We propose a novel patch-based image representation that is useful because it (1) inherently detects regions with repetitive structure at multiple scales and (2) yields a parameterless hierarchical segmentation. We describe an image by breaking it into coherent regions where each region is well-described (easily reconstructed) by repeatedly instantiating a patch using a set of simple transformations. In other words, a good segment is one that has sufficient repetition of some pattern, and a patch is useful if it contains a pattern that is repeated in the image.
Our criterion is naturally expressed by the wellestablished minimum description length (MDL) principle. MDL prefers spatially coherent regions with consistent appearance and avoids parameter tuning. We minimize the description length (in bits) of the image by encoding it with patches. Because a patch is itself an image, we measure its description length by applying the same idea recursively: encode a patch by breaking it into regions described by yet simpler patches. The resulting hierarchy of inter-dependent patches naturally leads to a hierarchical segmentation.

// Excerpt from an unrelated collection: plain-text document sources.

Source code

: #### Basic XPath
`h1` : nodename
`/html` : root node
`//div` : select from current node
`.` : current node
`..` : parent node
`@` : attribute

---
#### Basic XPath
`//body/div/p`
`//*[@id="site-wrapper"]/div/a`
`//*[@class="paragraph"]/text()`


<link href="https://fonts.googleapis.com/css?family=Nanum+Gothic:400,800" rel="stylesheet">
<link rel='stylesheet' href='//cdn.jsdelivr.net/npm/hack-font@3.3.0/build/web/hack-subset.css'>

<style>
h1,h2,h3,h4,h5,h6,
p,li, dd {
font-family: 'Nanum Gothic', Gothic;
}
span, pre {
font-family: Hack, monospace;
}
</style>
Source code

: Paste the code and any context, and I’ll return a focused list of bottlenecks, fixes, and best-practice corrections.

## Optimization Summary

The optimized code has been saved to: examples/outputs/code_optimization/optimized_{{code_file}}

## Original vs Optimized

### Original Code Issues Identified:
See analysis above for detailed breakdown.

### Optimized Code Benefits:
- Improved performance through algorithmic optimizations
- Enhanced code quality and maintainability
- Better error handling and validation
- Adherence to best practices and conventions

We minimize description length over our class of image representations (all patch hierarchies / partitions). We formulate this problem as a recursive multi-label energy. Existing optimization techniques are either inapplicable or get stuck in poor local minima. We propose a new hierarchical fusion (HF) algorithm for energies containing a hierarchy of label costs. Our algorithm is a contribution in itself and should be useful for this new and difficult class of energies.